Chapter 32 - PENJAGAAN

Greg mengangguk dan dengan dagunya menunjuk ke arah pintu kamar Melody. "Iya, ada yang terobsesi dengan cucuku Tama. Dan aku jelas tidak menyukai hal itu."

"Lalu Paman kenapa menunggu di sini? Tidak di dalam saja."

"Mereka sedang tidur, Paman tidak ingin mengganggu keduanya."

Luna yang penasaran mengintip di celah daun pintu yang sedikit terbuka dan mendapati Melody tertidur nyenyak di ranjangnya sedangkan Tama juga tidur di ranjang tunggu dengan sedikit mendengkur. Luna tersenyum lembut menatap keduanya secara bergantian, setidaknya hatinya lega sang putri tidak mengusir Tama. Itu tandanya traumanya terhadap keberadaan sosok pria tidak terlalu parah.

Melody yang terjaga duduk dengan tenang di ranjang rumah sakit sembari mendengarkan cerita dari sang bunda. Ia sejak terbangun dari tidurnya tadi sudah menyadari jika ia dan Adyatama tidak sendiri di dalam ruangan itu. Suara gemericik air menandakan bahwa Adyatama sedang membersihkan dirinya, karena pria tersebut tidak nampak di ruangan.

"Lody mau minum Nak?" Tinah memulai percakapan.

Melody menanggapi dengan menggelengkan kepalanya, serta pandangan matanya tidak lepas dari sosok Luna. Yang kini duduk dengan gelisah di sofa panjang bersebelahan dengan Almira yang merengkuh bahunya menenangkan.

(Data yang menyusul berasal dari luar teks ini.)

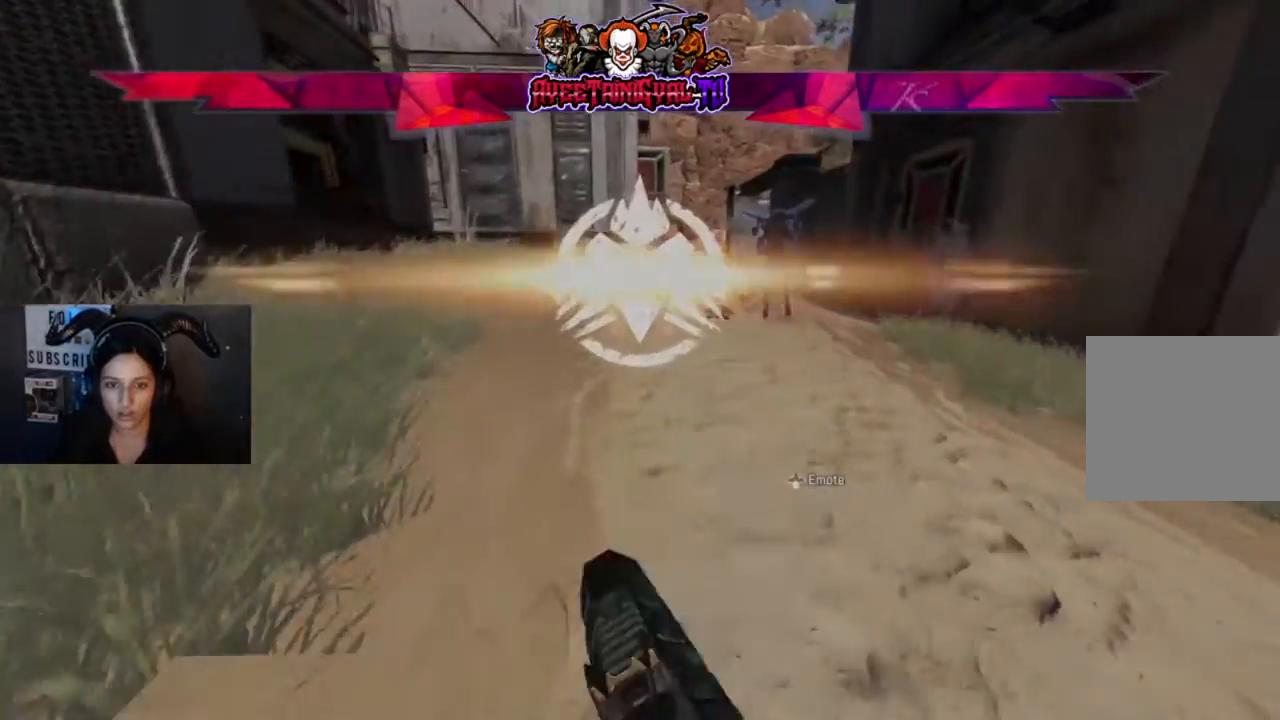
{"buttons": [], "left_stick": "up", "right_stick": "center", "events": [[200, "right_stick", "down-right"], [300, "right_stick", "center"]]}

"Baiklah kalau tidak mau, Ibu mau menceritakan sebuah kisah masa lalu. Dahulu Ibu dan Bapak bekerja di sebuah kediaman mewah keluarga Perkasa. Majikan Ibu itu memiliki seorang anak bayi tampan berusia satu tahun saat itu. Nyonya saat itu sedang hamil besar dan Ibu adalah pengasuh si bayi sampai si adik lahir. Bayi mungil nan cantik jelita, Ibu yang sudah menikah dengan Bapak selama sepuluh tahun dan tidak bisa memiliki keturunan seketika jatuh hati pada bayi cantik itu. Malang tak dapat dielakkan, ada suatu peristiwa besar terjadi teror terhadap tuan Perkasa dan beberapa temannya. Para penjahat ingin menghabisi para putri keluarga pengusaha waktu itu. Jadi hal ini terjadi tidak hanya pada keluarga Perkasa saja. Salah satu teman Tuan Besar anak bayinya di culik dan baru saja ketemu sekitar tiga atau empat tahun yang lalu. Maka dari itu Tuan yang sangat ketakutan terjadi hal buruk padamu, meminta kami membawamu pergi. Ya, bayi itu kamu Nak." Isak tangis terlontar dari bibir yang bergetar hebat menahan gejolak di relung hati Luna, tak kuasa terdengar juga akhirnya.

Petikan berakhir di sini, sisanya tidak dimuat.